» ACTIVITY
Please retype the listing exactly as it appears, skipping each picture.

» DATASET RECORDS
=-=-=-=-=

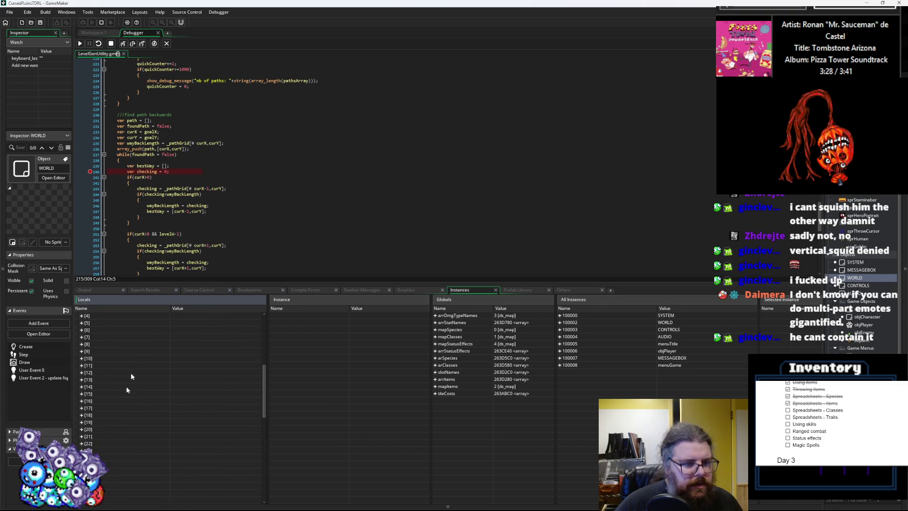
scroll(103, 418, "down", 2)
scroll(103, 418, "down", 2)
left_click(81, 450)
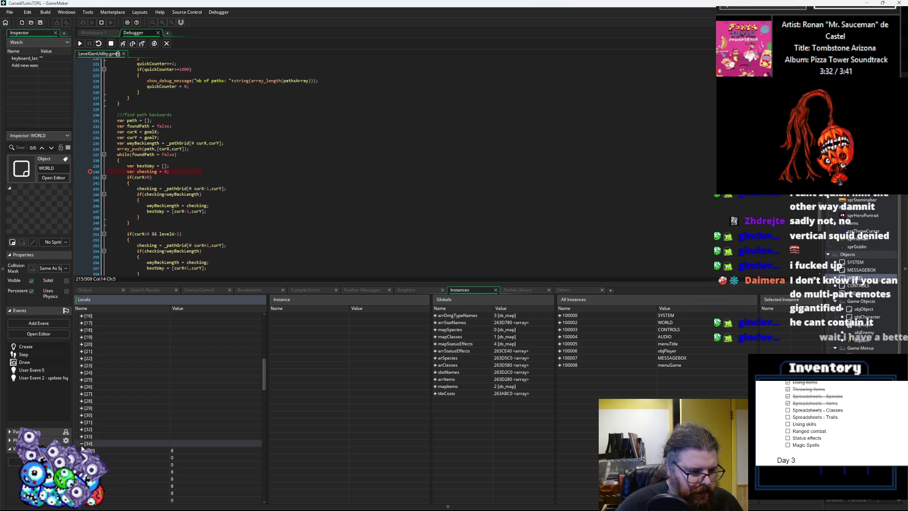
scroll(103, 453, "down", 6)
scroll(102, 453, "down", 3)
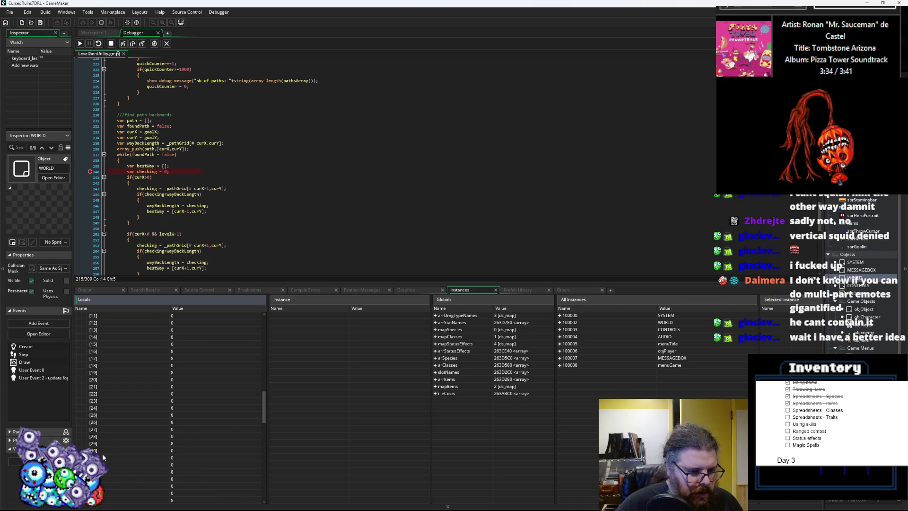
scroll(102, 453, "down", 4)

=-=-=-=-=

» THE COMPLETED TASK
scroll(103, 418, "down", 2)
scroll(103, 418, "down", 2)
left_click(81, 450)
scroll(103, 453, "down", 6)
scroll(102, 453, "down", 3)
scroll(102, 453, "down", 4)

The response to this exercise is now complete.